HOW TO COMPLETE THIS TASK: Would you repeat exactly the part of the listing below that runs from the line containing "CEQA COMPLIANCE /" down to the line containing "The proposed project", inclusive, and nothing else?

INFORMATION PROVIDED:

################

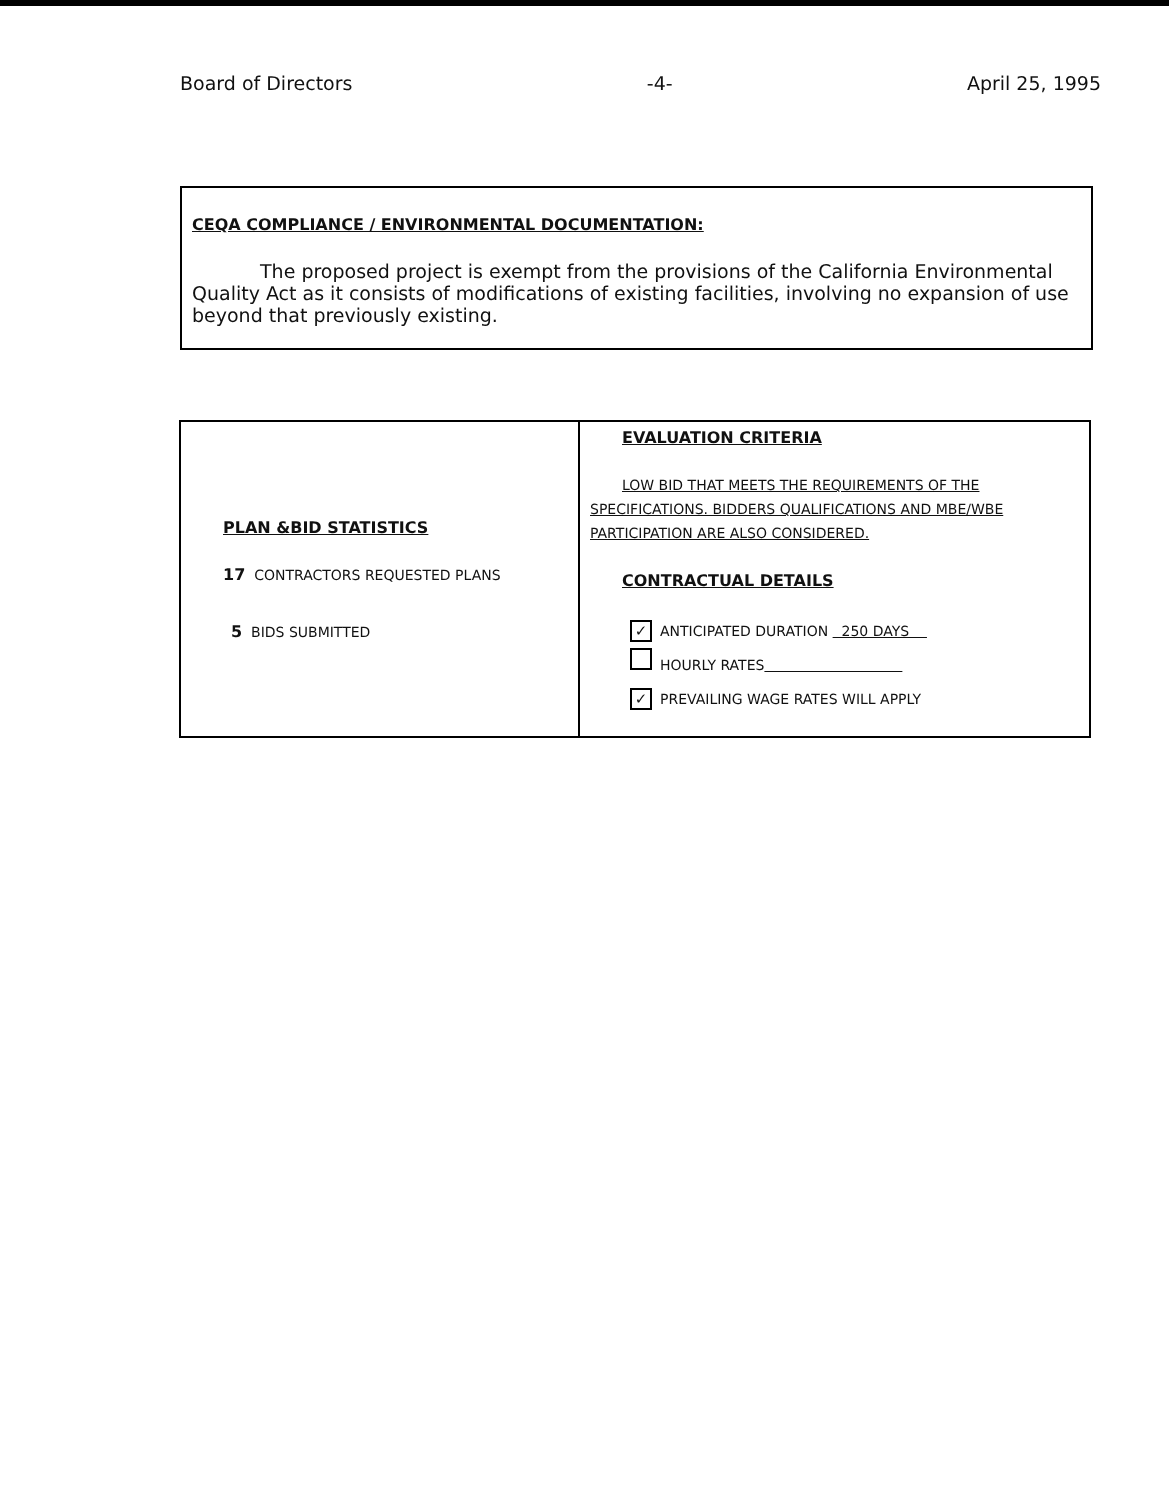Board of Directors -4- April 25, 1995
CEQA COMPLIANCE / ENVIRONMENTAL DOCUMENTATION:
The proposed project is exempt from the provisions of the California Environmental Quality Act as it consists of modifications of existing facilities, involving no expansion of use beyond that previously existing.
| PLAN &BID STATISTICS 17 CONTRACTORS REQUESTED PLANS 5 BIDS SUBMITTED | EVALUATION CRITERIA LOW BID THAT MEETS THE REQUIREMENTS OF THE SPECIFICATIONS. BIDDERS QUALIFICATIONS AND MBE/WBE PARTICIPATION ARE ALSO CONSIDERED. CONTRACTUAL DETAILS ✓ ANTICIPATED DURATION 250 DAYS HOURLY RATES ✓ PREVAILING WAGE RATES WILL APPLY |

################

ANSWER TO THE EXERCISE:
CEQA COMPLIANCE / ENVIRONMENTAL DOCUMENTATION:
The proposed project is exempt from the provisions of the California Environmental Quality Act as it consists of modifications of existing facilities, involving no expansion of use beyond that previously existing.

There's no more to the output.